**Task details:**
Please state what the speech excerpt calls the definition of a job.

If you are a butcher then we should provide the framework  that you can get your PHD as a butcher and get the respect because you have refined your area of expertise because at the end of the day you seek to get knowledge not only to be wiser, you seek to get skills because you want to be respected and as prime minister and even when I was minister of education that never escaped me. people want their education, they want their certification, they want  their training because they want to be respected. At the end of the day your education and the certification of it shows that you now have your independence in your hands and that is the definition of a job.

When you are able to work for yourself and earn your own fresh cash as the minister pointed out you are independent but more than that your education , your certification and your job defines you so when someone asks you who are you what do you answer to say? Graduands who are you? People who have their degrees in accounting and you say who are you, they say I am an accountant, I’m a lawyer, I’m a doctor; that defines them. Their profession defines who they are but who are you? What value does the society gives you based up on your education and your certification? Who are you? We want to see the day when you can stand up proudly and say I’m a butcher, I’m a cosmetologist, I am an electrician, I’m a tiler. The value in the society is only not accorded to certain professions but the fields that you endeavour to, to study and maintain the high standards. You are accorded value in the society for that.

**Dataset:**
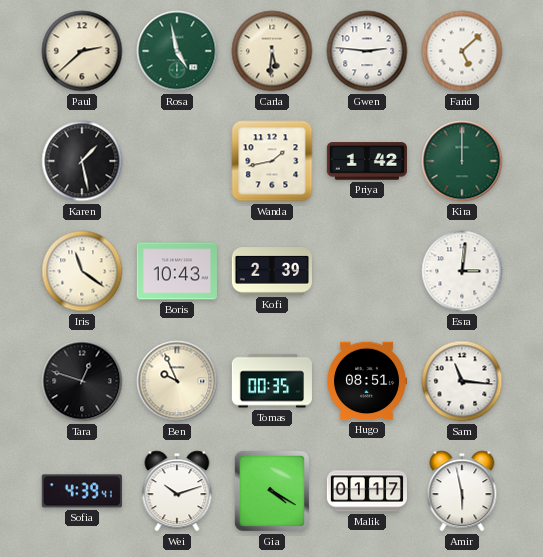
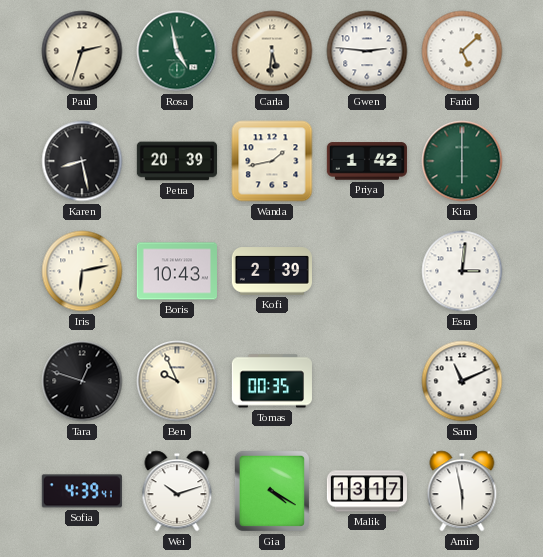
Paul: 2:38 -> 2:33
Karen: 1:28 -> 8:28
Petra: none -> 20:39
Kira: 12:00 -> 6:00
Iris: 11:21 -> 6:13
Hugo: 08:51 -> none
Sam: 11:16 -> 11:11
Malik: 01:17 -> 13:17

...

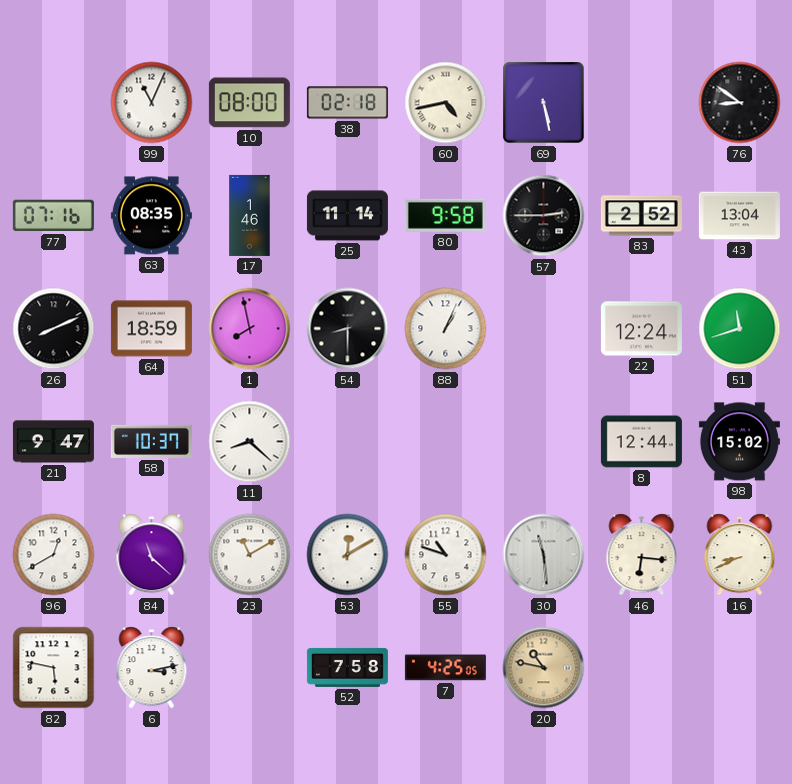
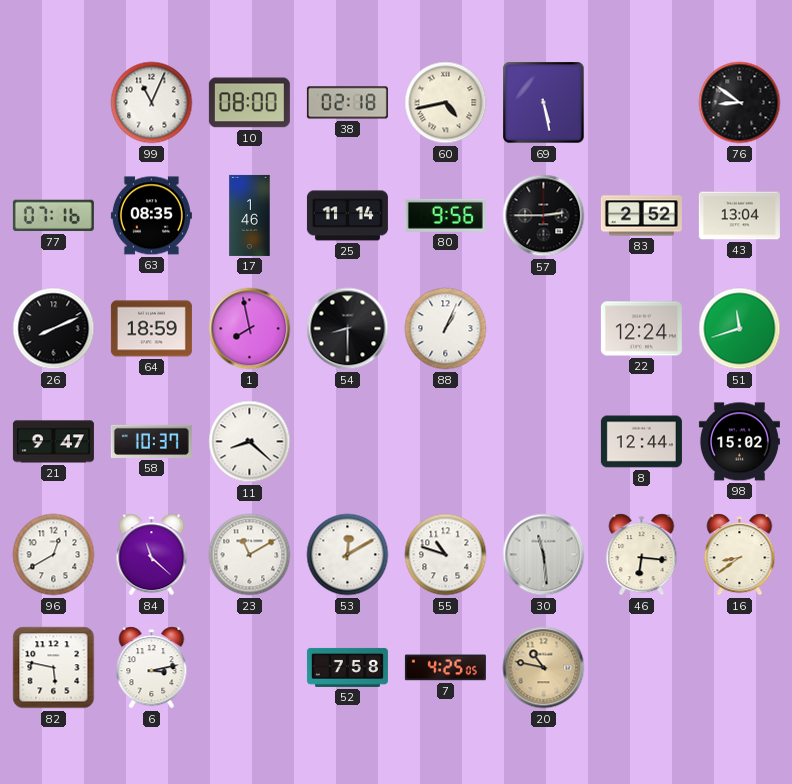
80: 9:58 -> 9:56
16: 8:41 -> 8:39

---

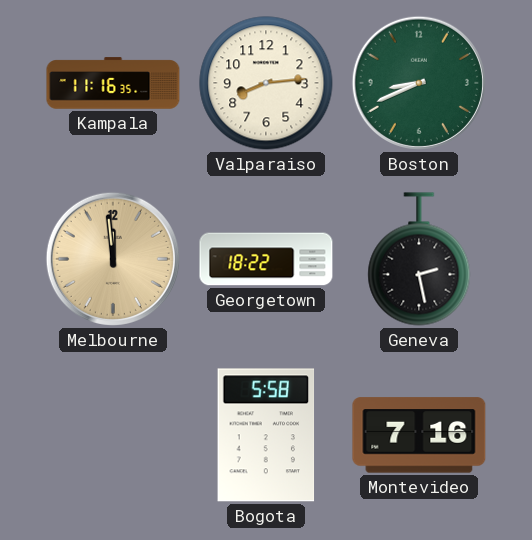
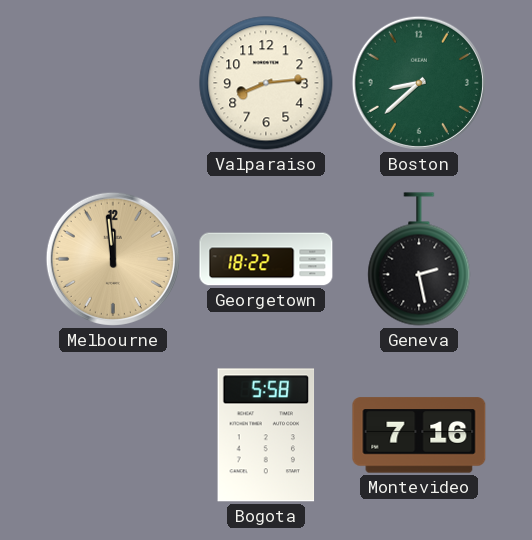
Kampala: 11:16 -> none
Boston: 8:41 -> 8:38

**Written solution:**
Having your independence in your hands.